> _Task objective_
Say how many lines in the data hold "LIST". Nothing else belongs in the answer.

> _Entries shown_
*-*-*

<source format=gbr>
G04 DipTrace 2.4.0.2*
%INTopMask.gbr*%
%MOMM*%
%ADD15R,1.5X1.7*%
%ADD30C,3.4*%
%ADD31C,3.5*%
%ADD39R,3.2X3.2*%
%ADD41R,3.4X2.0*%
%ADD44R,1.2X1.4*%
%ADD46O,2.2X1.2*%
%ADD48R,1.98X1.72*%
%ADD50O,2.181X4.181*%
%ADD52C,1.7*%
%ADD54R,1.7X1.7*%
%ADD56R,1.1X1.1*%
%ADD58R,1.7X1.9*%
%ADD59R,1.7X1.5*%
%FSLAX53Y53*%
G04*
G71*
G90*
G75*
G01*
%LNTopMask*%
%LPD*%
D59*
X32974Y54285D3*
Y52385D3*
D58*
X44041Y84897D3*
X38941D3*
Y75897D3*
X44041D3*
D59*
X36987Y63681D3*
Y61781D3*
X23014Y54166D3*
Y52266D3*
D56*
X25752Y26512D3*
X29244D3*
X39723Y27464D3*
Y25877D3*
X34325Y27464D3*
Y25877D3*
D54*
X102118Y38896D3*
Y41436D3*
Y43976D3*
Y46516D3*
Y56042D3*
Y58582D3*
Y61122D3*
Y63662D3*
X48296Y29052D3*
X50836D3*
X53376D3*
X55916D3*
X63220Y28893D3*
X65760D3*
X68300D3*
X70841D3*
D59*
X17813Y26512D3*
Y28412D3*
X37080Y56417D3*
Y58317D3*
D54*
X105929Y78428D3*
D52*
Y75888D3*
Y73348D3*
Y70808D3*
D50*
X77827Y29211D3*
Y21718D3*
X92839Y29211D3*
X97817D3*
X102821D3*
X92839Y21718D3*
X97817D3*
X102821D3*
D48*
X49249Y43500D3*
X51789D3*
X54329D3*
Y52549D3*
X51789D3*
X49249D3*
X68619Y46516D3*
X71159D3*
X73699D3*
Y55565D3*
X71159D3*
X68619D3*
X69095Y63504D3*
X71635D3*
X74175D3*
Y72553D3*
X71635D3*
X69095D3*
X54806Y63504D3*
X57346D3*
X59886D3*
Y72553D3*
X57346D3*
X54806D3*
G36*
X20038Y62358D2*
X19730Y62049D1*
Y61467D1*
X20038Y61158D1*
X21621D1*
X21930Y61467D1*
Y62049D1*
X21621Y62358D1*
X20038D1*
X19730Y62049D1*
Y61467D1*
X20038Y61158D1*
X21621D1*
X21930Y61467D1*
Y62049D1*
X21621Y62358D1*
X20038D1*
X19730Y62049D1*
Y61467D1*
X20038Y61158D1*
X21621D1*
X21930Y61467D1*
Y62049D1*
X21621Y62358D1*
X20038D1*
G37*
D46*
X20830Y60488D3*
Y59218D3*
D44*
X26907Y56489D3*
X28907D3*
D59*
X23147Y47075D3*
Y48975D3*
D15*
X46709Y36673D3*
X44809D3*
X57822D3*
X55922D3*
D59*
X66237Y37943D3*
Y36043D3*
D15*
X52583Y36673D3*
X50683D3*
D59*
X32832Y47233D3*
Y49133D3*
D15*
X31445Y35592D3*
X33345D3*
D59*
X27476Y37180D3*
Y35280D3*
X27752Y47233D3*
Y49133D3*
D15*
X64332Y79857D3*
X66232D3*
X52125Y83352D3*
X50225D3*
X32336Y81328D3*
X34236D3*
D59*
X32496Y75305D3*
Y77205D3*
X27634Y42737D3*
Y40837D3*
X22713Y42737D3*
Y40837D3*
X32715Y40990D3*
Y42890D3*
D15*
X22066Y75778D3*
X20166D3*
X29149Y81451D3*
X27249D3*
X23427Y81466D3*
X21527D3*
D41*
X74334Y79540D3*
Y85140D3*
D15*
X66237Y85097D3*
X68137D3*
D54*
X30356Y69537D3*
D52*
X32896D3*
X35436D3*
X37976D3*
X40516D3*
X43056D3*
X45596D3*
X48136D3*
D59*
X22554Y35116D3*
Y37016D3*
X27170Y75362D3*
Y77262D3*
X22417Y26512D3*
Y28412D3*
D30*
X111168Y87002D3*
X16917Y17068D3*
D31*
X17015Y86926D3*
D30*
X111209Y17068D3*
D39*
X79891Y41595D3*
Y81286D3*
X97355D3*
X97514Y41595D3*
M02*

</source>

*-*-*

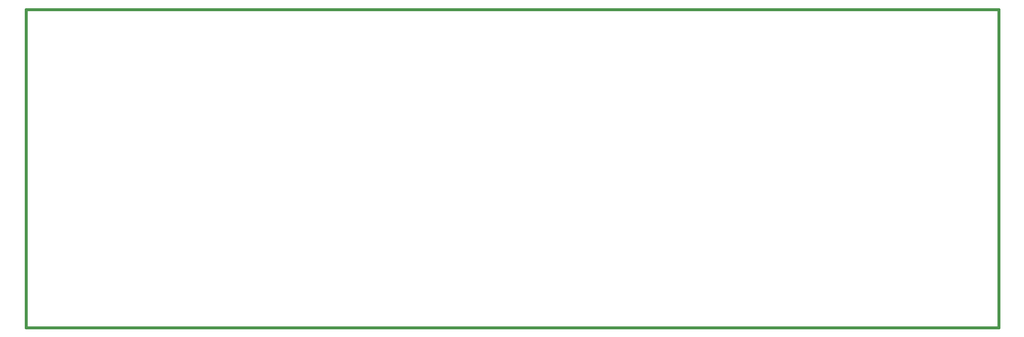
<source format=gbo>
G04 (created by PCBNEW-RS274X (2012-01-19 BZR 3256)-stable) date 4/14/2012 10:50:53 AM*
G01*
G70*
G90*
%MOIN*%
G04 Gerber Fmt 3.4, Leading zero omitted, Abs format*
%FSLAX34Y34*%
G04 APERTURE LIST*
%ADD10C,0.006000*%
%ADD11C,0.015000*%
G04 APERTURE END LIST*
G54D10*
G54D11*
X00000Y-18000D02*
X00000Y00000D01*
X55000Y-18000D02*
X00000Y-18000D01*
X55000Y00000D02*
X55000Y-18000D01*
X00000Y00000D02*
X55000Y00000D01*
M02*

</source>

*-*-*

> _Solution to this exercise_
2